▶ _Textabschnitt_
☆ ☆ ☆ ☆ ☆ ☆ ☆
Damals war es Friedrich

Das Buch enthält die kurze Lebensgeschichte Friedrich Schneiders, Kind jüdischer Eltern. Der Bogen spannt sich von der Geburt (1925) bis ins Alter von 17 Jahren (1942). Während eines Bombardements wird er - weil er Jude ist - aus dem Luftschutzkeller vertrieben und findet draußen, von einem Splitter getroffen, den Tod.

Hans Peter Richter erzählt in zeitlicher Parallele zur Judenverfolgung im Dritten Reich. Fast jedes der 32 Kapitel enthält einen weiteren Schritt auf dem Wege zur Entrechtung und Vernichtung der Juden. Es beginnt mit Beschimpfungen und Beschuldigungen und endet mit Zerstörungen, Verhaftungen und dem Tod Friedrichs, der hier stellvertretend für den gewaltsamen Tod von Millionen Juden steht.

Alle Gewalttaten gegen die Juden werden auf die persönliche Lebensebene Friedrichs und seiner Eltern projiziert. Dadurch wird die Judenverfolgung unmittelbarer und konkreter geschildert: die Kündigung der Wohnung (Treppengespräch), der Verlust des Arbeitsplatzes (Herr Schneider), die Propaganda der Nationalsozialisten (Schulweg, Die Schlaufe, ...), die Demütigungen in Schwimmbad, Kino und Stadtpark, die Zerstörung jüdischer Geschäfte und Wohnungen, die Gewalt gegen Menschen.

Erzählt wird in der Ich-Form und aus der Sicht eines Nichtjuden, der als Kind und Jugendlicher ohnmächtig die sich steigernden Gewalttaten der Nationalsozialisten gegenüber den Juden erlebt.
☆ ☆ ☆ ☆ ☆ ☆ ☆
▶ _Material zum Bearbeiten_
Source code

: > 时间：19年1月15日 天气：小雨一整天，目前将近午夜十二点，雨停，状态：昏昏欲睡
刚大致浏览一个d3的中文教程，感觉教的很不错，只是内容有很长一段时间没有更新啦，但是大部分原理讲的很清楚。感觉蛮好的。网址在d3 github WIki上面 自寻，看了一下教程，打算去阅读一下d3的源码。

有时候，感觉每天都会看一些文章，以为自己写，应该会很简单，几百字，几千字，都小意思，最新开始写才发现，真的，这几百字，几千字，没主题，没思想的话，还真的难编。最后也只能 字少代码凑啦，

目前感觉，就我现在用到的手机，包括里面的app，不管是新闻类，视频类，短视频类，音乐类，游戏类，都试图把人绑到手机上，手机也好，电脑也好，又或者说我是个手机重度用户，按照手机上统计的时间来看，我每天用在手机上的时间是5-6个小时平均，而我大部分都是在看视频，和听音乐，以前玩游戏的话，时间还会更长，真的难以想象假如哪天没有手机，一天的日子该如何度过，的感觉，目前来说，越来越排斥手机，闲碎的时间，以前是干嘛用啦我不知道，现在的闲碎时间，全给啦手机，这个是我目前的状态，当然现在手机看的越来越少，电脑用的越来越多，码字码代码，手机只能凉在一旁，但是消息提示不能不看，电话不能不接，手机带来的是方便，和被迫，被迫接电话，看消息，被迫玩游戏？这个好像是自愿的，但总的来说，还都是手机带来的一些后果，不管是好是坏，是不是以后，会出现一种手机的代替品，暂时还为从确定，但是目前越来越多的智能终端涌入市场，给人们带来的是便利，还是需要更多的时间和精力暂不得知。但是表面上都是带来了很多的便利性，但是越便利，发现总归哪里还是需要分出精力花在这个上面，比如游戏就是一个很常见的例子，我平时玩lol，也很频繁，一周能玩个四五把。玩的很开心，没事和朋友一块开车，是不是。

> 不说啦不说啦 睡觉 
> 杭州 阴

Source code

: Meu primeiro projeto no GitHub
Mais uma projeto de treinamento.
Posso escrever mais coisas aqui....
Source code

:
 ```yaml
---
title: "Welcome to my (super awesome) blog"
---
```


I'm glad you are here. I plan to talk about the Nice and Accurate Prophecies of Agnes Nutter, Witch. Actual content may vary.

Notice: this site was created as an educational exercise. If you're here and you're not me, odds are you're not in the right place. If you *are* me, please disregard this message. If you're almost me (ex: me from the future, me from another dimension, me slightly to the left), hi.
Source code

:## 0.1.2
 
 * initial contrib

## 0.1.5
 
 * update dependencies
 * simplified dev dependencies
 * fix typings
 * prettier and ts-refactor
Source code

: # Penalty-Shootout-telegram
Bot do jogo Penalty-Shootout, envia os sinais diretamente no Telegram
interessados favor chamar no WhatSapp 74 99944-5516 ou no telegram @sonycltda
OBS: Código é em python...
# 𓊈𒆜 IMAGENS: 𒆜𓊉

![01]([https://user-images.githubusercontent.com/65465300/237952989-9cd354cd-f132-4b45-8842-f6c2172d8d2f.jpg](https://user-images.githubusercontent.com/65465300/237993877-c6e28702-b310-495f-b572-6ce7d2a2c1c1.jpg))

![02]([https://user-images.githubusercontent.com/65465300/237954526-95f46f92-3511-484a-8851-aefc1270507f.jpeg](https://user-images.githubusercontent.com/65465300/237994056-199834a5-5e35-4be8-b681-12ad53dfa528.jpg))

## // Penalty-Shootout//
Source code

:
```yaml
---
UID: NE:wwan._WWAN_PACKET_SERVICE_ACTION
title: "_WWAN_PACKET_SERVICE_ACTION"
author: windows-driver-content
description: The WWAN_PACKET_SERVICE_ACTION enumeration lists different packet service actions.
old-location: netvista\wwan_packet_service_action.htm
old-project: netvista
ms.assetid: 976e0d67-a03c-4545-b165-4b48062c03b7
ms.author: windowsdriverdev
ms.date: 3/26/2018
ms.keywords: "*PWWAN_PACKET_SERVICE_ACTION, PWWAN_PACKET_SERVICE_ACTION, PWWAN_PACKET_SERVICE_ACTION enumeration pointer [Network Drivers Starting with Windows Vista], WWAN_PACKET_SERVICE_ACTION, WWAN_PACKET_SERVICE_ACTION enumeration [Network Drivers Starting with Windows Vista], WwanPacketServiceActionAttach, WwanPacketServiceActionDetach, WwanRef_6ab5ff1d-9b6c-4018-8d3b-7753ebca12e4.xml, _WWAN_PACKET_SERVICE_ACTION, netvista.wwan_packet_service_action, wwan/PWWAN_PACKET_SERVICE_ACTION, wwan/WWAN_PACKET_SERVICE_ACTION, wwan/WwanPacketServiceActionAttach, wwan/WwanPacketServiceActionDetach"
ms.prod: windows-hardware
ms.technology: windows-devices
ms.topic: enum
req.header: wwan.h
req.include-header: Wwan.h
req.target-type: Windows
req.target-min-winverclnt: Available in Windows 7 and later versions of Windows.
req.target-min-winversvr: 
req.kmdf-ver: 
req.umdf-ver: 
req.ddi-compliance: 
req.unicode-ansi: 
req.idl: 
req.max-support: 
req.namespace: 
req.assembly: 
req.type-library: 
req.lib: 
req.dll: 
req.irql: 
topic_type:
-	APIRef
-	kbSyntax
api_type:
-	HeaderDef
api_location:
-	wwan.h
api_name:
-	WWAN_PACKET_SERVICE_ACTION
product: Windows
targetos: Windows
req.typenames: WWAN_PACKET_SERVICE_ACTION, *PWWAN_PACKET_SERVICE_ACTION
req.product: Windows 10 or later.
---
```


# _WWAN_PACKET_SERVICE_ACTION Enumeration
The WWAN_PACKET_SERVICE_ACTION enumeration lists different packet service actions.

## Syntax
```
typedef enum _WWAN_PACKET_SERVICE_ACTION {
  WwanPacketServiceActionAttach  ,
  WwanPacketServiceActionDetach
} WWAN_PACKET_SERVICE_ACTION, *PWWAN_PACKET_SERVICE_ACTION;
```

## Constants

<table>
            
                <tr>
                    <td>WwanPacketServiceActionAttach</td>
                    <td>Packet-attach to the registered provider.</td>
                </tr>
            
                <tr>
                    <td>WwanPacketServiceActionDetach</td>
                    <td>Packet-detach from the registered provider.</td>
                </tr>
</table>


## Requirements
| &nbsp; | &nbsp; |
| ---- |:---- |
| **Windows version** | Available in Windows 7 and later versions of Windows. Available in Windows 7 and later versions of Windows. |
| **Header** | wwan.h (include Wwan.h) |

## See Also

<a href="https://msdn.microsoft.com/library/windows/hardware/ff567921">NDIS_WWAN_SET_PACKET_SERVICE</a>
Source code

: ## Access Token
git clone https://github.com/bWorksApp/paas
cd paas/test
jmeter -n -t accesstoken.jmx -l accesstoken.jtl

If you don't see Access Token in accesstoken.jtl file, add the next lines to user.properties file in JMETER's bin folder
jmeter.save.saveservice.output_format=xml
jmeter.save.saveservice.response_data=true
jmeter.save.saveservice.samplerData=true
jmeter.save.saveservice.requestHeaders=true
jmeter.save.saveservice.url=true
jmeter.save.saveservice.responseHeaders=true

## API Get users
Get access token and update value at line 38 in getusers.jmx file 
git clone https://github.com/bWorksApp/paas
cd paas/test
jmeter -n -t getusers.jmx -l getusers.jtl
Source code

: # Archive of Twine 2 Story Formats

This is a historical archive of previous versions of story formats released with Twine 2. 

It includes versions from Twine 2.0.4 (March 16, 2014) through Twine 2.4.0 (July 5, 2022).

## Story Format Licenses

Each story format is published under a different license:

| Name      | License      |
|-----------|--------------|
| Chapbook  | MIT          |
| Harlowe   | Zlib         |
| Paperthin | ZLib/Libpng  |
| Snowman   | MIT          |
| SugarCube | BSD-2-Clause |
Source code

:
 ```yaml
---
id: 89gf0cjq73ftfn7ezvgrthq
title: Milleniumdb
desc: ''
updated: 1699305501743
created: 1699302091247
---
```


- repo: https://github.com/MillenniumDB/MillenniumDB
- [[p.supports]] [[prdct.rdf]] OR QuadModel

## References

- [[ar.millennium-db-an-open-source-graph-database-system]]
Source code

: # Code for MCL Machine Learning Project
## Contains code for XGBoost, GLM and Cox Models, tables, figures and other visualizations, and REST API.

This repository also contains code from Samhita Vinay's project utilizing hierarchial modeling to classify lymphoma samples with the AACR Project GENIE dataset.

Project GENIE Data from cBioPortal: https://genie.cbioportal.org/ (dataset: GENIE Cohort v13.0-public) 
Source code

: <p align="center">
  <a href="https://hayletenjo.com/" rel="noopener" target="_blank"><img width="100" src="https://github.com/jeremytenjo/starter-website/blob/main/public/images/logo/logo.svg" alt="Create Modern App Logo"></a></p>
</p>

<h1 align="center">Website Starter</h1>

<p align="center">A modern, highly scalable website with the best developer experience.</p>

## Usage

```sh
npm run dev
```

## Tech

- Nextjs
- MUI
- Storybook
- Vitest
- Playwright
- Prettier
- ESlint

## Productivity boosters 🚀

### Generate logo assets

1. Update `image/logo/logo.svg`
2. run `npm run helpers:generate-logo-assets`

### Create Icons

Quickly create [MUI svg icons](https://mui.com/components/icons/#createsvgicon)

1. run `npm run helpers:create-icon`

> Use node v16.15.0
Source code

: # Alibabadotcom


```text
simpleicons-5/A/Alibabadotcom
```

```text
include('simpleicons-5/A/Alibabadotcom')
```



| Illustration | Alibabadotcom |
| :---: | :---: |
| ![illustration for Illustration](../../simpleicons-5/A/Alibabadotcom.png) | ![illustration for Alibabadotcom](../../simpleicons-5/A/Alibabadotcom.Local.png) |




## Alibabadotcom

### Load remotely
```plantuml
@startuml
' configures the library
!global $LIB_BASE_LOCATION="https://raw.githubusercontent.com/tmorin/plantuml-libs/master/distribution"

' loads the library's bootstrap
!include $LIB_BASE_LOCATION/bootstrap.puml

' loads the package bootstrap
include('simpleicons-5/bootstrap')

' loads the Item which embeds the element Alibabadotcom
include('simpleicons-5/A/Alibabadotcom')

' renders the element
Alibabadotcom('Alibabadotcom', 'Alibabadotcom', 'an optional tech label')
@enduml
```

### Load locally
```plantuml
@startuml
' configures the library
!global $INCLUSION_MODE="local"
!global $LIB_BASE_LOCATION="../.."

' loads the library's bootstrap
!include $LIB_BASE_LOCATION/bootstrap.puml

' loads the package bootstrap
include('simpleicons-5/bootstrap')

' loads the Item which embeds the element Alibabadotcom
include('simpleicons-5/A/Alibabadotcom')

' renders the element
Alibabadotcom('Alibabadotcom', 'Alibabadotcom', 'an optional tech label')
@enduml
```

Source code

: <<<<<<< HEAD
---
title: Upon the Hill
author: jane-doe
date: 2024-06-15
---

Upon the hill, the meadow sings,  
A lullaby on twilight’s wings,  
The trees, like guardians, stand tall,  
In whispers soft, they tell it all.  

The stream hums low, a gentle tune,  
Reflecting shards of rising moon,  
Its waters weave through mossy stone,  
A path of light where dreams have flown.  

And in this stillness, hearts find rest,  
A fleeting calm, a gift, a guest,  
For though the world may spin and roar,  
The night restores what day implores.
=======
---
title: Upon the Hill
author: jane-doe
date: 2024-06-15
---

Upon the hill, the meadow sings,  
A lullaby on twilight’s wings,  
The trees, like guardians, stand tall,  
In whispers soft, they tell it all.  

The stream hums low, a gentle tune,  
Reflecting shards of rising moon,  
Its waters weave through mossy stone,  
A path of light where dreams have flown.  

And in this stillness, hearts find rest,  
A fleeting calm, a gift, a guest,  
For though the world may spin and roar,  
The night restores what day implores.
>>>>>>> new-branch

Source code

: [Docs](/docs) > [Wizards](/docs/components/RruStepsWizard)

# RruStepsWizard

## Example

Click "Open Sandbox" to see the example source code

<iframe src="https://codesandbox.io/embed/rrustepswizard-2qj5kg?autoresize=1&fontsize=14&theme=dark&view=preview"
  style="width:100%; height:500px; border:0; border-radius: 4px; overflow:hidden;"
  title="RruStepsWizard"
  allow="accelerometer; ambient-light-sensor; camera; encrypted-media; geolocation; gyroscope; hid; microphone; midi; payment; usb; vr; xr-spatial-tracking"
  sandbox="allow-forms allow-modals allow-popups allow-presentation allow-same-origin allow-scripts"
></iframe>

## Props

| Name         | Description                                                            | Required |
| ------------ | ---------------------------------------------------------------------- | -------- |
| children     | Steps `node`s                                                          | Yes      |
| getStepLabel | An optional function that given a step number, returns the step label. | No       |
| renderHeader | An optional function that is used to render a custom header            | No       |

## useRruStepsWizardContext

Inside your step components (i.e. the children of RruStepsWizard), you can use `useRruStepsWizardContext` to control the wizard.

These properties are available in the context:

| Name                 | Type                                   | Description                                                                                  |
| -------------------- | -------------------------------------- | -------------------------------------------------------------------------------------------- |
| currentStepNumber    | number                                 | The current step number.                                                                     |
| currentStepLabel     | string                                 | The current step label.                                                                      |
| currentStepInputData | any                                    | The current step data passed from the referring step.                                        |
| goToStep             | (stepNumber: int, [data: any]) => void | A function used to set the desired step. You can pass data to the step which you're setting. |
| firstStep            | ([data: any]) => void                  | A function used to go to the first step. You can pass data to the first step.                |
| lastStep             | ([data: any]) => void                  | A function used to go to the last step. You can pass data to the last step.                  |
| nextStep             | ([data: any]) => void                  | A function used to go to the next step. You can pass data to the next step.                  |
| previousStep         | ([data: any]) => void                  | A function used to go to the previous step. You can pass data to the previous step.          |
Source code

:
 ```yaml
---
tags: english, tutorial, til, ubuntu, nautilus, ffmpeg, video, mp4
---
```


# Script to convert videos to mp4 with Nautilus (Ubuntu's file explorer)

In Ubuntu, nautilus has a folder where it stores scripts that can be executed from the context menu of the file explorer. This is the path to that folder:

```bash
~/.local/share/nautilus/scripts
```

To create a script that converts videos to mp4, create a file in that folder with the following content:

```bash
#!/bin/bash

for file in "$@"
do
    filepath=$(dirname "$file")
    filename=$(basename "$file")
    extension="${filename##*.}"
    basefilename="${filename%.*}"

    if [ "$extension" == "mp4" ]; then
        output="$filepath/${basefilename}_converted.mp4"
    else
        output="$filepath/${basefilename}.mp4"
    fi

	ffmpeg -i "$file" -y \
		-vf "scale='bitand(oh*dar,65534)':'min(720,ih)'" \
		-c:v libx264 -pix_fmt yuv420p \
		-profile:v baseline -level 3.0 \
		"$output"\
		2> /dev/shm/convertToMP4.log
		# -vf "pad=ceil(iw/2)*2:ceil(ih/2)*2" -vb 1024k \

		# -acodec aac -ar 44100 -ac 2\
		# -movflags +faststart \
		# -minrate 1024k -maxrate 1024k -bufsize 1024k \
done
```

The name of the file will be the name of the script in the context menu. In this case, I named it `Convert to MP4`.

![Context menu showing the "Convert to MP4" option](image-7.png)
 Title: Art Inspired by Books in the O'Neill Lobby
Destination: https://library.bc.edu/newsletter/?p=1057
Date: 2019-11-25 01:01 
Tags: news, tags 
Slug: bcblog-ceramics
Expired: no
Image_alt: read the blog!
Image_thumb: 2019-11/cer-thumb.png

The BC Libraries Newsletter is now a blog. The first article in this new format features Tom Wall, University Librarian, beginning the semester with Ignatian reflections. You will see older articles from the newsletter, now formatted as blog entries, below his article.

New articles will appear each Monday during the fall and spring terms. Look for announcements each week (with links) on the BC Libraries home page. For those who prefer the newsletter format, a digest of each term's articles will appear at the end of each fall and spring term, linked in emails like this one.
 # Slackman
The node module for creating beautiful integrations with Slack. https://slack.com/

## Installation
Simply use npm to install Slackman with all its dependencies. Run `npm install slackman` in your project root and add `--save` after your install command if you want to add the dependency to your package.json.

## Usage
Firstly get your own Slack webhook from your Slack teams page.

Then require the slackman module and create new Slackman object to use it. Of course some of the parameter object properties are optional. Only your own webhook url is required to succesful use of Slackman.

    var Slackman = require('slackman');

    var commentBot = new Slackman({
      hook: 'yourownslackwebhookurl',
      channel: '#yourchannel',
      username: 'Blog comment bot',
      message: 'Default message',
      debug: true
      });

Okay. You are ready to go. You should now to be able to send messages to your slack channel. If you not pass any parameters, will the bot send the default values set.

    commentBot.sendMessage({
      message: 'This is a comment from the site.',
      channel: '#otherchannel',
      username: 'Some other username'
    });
☆ ☆ ☆ ☆ ☆ ☆ ☆
▶ _Zu bearbeitende Aufgaben_
**1.** Ändern Sie in der Buchbeschreibung den Abschnitt von „Alle Gewalttaten gegen“ bis „Gewalt gegen Menschen.“, indem Sie „Schwimmbad“ durch „Freibad“ ersetzen, und geben Sie ihn so wieder.
**2.** Beantworten Sie anhand der Buchbeschreibung kurz diese Fragen:
(a) In welchem Jahr wurde Friedrich Schneider geboren?
(b) Wie viele Kapitel hat das Buch?
(c) Aus wessen Sicht wird erzählt?
**3.** Übertragen Sie diesen Satz aus der Buchbeschreibung ins Englische: „Der Bogen spannt sich von der Geburt (1925) bis ins Alter von 17 Jahren (1942).“
Bitte stützen Sie sich ausschließlich auf die Buchbeschreibung.

▶ _Liste der Lösungen_
**1.**
Alle Gewalttaten gegen die Juden werden auf die persönliche Lebensebene Friedrichs und seiner Eltern projiziert. Dadurch wird die Judenverfolgung unmittelbarer und konkreter geschildert: die Kündigung der Wohnung (Treppengespräch), der Verlust des Arbeitsplatzes (Herr Schneider), die Propaganda der Nationalsozialisten (Schulweg, Die Schlaufe, ...), die Demütigungen in Freibad, Kino und Stadtpark, die Zerstörung jüdischer Geschäfte und Wohnungen, die Gewalt gegen Menschen.

**2.**
(a) 1925
(b) 32
(c) Aus der Sicht eines Nichtjuden, in der Ich-Form

**3.** The arc extends from his birth (1925) to the age of 17 (1942).